═══ DATA TO PROCESS

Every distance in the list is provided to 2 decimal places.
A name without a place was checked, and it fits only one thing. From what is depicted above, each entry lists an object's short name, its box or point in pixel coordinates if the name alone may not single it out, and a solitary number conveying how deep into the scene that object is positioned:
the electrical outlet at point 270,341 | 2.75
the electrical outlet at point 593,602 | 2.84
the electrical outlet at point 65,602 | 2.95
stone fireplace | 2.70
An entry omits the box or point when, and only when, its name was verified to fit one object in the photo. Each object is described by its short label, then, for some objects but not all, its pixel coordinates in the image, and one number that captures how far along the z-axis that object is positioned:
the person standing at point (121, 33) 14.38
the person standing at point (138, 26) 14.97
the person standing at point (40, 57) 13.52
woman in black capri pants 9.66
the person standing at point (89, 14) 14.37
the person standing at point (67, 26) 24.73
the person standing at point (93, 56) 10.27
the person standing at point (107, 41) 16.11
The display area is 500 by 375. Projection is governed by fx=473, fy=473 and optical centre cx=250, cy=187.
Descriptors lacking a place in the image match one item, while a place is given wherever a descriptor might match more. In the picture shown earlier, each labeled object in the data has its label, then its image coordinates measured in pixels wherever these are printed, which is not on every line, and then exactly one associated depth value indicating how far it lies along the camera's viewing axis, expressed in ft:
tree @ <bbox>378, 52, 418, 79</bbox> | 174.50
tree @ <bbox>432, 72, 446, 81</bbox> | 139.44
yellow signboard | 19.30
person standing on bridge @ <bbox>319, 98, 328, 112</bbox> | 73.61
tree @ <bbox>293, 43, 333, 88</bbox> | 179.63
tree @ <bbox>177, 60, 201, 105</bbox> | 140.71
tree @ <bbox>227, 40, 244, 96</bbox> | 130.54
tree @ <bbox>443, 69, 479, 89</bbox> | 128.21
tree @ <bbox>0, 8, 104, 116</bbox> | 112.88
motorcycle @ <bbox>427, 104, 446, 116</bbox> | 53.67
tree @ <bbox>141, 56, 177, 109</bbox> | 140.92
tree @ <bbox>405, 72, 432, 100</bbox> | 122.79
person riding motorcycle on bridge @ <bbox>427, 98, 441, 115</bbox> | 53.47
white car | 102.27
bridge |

══════

=== WHAT NEEDS TO BE DONE ===
Report all lines of the data that include the word "name".

=== REPLY ===
A name without a place was checked, and it fits only one thing. From what is depicted above, each entry lists an object's short name, its box or point in pixel coordinates if the name alone may not single it out, and a solitary number conveying how deep into the scene that object is positioned:
An entry omits the box or point when, and only when, its name was verified to fit one object in the photo. Each object is described by its short label, then, for some objects but not all, its pixel coordinates in the image, and one number that captures how far along the z-axis that object is positioned:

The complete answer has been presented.